Les Hazaras : conflit ethnique et religieux en Afghanistan
Novembre 2024, Ella Aslı Kiremitçi
Introduction
Comptant plus de 14 groupes, dont les Pachtounes, les Tadjiks, les Hazaras et les Ouzbeks, l’Afghanistan s’affirme comme une mosaïque ethnique et religieuse. Comme expliqué par Olivier Roy, la notion d’ethnie y est toutefois floue et ambiguë, laissant place à l’emploi du terme de “qawm”, désignant un groupe de solidarité allant de l’ethnie au social, se définissant par des liens de parenté ou bien par des liens plus larges. Durant la période de la monarchie, la Constitution de 1964 ne distingue aucune différence ethnique, considérant tous les citoyens comme “Afghans” en leur accordant les mêmes droits constitutionnels. Elle reconnaissait, néanmoins, l’islam hanéfite comme religion officielle, prônant, en apparence, une unification du pays, mais omettant toute reconnaissance de la minorité chiite du pays, allant des imamites hazaras aux ismaélites badakhshanis.
Longtemps marginalisés, les Hazaras se distinguent par leur appartenance au chiisme, une confession qui se heurte aux réticences d’une majorité sunnite au sein du pays. Ils se répartissent surtout dans le centre du pays, “des montagnes à l’ouest de Kaboul jusqu’aux plaines de la province de Ghor”, territoire communément appelé le Hazarajat. Présentant des traits d’origine mongole ainsi que le dari (persan afghan) comme langue, les Hazaras, signifiant millier en persan, ont souvent été la cible de discriminations, massacres, et déportations.
La révolution de 1978 marque un tournant pour l’Afghanistan. Soutenu par l’Union soviétique, cette révolution instaure un gouvernement communiste issu du Parti démocratique populaire d’Afghanistan, engendrant une palette de changements sociaux et économiques dans tout le pays. Ce putsch retentit également dans les esprits des groupes ethniques et religieux de par le bouleversement des structures traditionnelles du pays, laissant une opportunité de mobilisation politique aux Hazaras. Nous pouvons dès lors être amenés à nous poser la question suivante : Dans quelle mesure le contexte politique complexe établi à partir de la révolution de 1978 a permis aux Hazaras de progresser vers leur quête de reconnaissance et de sécurité ?

-------------------------

§ **Exercices proposés**
a) D'après le texte sur les Hazaras, quelle religion la Constitution de 1964 reconnaissait-elle comme officielle ?
b) Poursuivez le texte sur les Hazaras en Afghanistan à partir de sa dernière phrase.

-------------------------

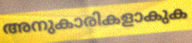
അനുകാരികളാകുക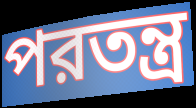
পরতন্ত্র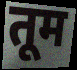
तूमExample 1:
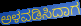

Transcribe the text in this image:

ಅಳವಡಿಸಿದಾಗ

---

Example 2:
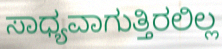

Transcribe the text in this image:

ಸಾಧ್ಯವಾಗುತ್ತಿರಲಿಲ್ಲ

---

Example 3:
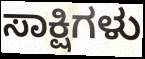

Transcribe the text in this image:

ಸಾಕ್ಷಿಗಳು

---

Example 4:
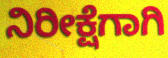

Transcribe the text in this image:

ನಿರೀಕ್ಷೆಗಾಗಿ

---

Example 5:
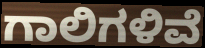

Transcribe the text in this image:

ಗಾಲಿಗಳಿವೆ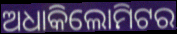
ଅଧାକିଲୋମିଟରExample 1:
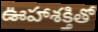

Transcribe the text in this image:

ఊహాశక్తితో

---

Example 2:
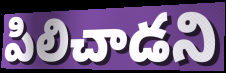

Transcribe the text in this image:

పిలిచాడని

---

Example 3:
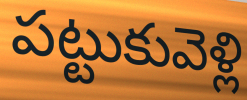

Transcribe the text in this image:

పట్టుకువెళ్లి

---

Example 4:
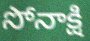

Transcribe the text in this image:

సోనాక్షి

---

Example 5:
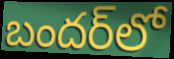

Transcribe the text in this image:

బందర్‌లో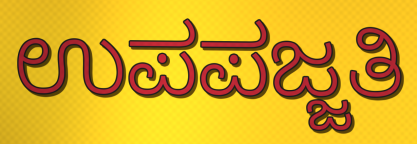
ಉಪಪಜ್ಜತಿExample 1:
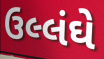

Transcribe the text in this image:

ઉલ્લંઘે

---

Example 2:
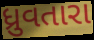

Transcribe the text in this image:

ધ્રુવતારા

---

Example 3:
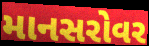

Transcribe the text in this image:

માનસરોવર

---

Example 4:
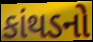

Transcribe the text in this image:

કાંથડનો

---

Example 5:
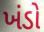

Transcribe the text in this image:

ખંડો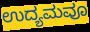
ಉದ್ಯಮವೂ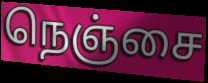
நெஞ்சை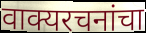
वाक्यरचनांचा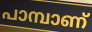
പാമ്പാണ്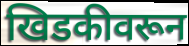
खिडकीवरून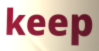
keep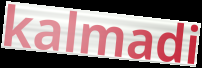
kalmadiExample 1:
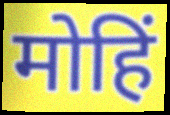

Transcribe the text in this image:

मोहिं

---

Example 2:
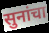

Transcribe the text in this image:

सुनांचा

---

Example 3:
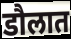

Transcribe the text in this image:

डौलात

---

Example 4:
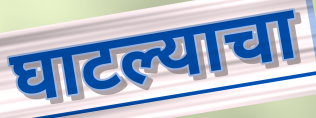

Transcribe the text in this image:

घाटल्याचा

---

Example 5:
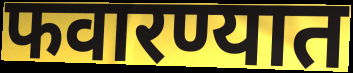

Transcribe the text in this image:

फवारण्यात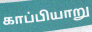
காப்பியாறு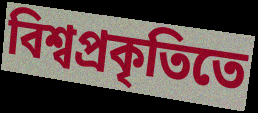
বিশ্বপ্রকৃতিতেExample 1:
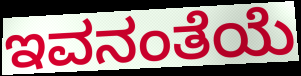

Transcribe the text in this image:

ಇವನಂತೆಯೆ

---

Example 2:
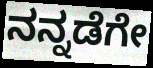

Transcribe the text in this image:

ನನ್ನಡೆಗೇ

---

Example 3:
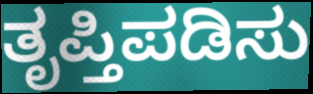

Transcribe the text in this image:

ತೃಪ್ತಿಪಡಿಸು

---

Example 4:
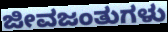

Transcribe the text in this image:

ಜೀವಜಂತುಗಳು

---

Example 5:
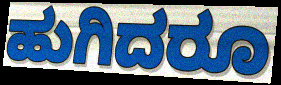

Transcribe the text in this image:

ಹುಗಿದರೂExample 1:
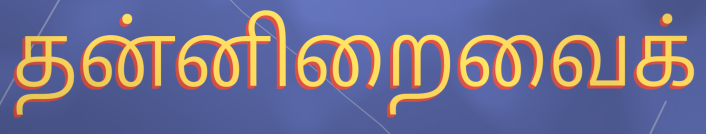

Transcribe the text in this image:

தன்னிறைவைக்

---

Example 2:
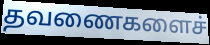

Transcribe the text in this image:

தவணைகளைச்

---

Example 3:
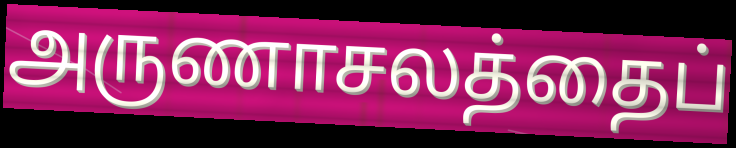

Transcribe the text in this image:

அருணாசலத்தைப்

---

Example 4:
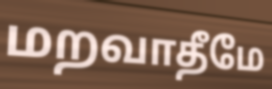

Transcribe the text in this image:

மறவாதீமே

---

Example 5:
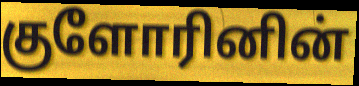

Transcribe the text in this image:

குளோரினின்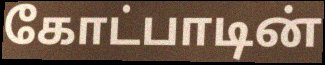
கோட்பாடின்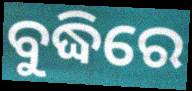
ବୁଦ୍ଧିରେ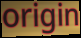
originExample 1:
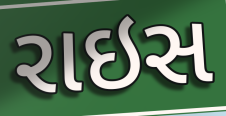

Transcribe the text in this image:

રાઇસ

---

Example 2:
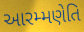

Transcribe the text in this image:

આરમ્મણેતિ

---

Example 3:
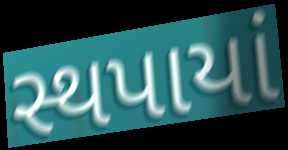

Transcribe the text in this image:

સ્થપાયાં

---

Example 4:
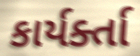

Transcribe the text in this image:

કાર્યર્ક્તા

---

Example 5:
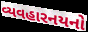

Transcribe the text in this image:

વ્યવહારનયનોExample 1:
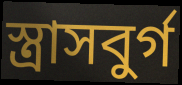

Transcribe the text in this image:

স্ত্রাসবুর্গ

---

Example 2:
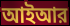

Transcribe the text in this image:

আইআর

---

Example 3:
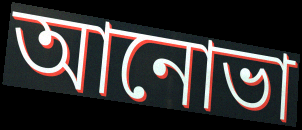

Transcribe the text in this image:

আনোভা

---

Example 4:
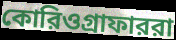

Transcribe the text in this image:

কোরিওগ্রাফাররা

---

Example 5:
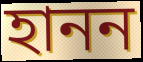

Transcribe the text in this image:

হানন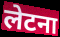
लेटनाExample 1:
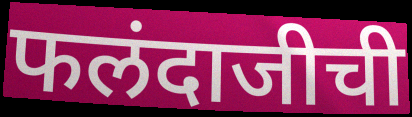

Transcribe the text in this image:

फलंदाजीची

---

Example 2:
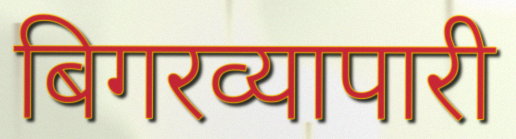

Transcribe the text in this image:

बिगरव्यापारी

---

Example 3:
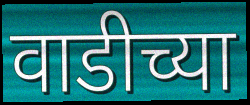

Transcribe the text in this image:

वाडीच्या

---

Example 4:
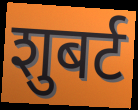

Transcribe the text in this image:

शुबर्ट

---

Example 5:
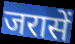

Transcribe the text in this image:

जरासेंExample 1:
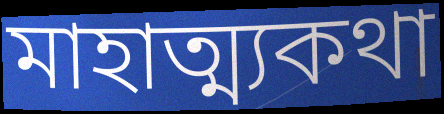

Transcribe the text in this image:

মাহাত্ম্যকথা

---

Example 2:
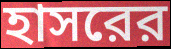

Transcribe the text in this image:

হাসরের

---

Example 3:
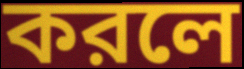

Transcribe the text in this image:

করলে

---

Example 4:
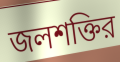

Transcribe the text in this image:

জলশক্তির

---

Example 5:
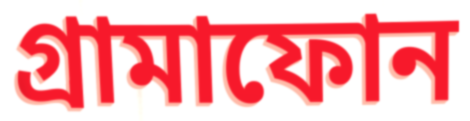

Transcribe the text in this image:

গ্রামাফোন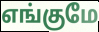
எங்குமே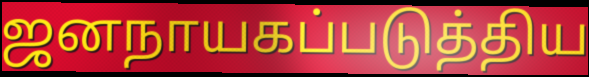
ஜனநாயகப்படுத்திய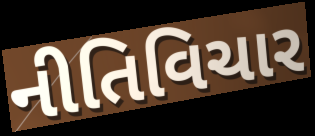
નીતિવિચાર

-------------------------

§ **Exercices corrigés**
a) L'islam hanéfite.

b)
Pour cela, après avoir mis en exergue la révolution de 1978 comme tournant pour un Afghanistan multiconfessionnel et multiethnique, nous étudierons l’émancipation culturelle et la réorientation politique des Hazaras sous l’occupation soviétique. Enfin, nous examinerons les relations qu’entretiennent les talibans sunnites avec cette communauté chiite.
I. La révolution de 1978 : un tournant pour l’Afghanistan multiconfessionnel et multiethnique
A) Contexte historique de la révolution de 1978
D’après Olivier Roy, le sujet des relations ethniques était omis des considérations politiques jusqu’aux années 1960 en raison de l’absence de partis politiques et d’idéologies structurées. Le pouvoir politique était entre les mains des Pachtounes “qui redistribuaient le pouvoir au sein des groupes ethniques locaux”. Mais dès la période de la monarchie constitutionnelle (1963-1973), l'apparition de clivages idéologiques et l’avènement de partis politiques engendrent une politisation de la scène publique, davantage exacerbée par la révolution communiste de 1978.
La Révolution de Saur, du 28 avril 1978, a permis au Parti démocratique populaire d’Afghanistan (PDPA) de prendre le pouvoir en renversant le régime républicain du général Daoud Khan, qui avait lui-même mis fin à la monarchie constitutionnelle cinq ans plus tôt. Ce dernier fut finalement exécuté avec sa famille par les partisans communistes. Ensuite, Nour Mohammad Taraki devint président, Premier ministre et secrétaire général du PDPA le 1er mai, pour souligner la symbolique de la journée internationale des travailleurs. Le pays prit dès lors le statut de la “République démocratique d'Afghanistan”, alors qu’il s’agissait plutôt d’un régime autoritaire qui entretenait des relations, plus que cordiales, avec Moscou. Ces nombreuses lois et réformes des mœurs bousculèrent les religieux ainsi que les paysans, entraînant une atmosphère de rébellion généralisée dans tout le pays.
Selon Giorgio Vercellin dans Le fait ethnique dans les politiques des États iranien et afghan, le PDPA avait introduit la question de la “mosaïque ethnique” dès 1965 dans son programme. Cela devint encore plus évident après 1978 lorsque les droits des minorités devinrent un point crucial des Principes fondamentaux de la RDA, suivant l’exemple soviétique pour l’autodétermination des peuples. Cependant, alors que le gouvernement de Kaboul prônait le soutien de leurs droits, les forces politiques afghanes n’adressèrent pas de propositions concrètes les concernant.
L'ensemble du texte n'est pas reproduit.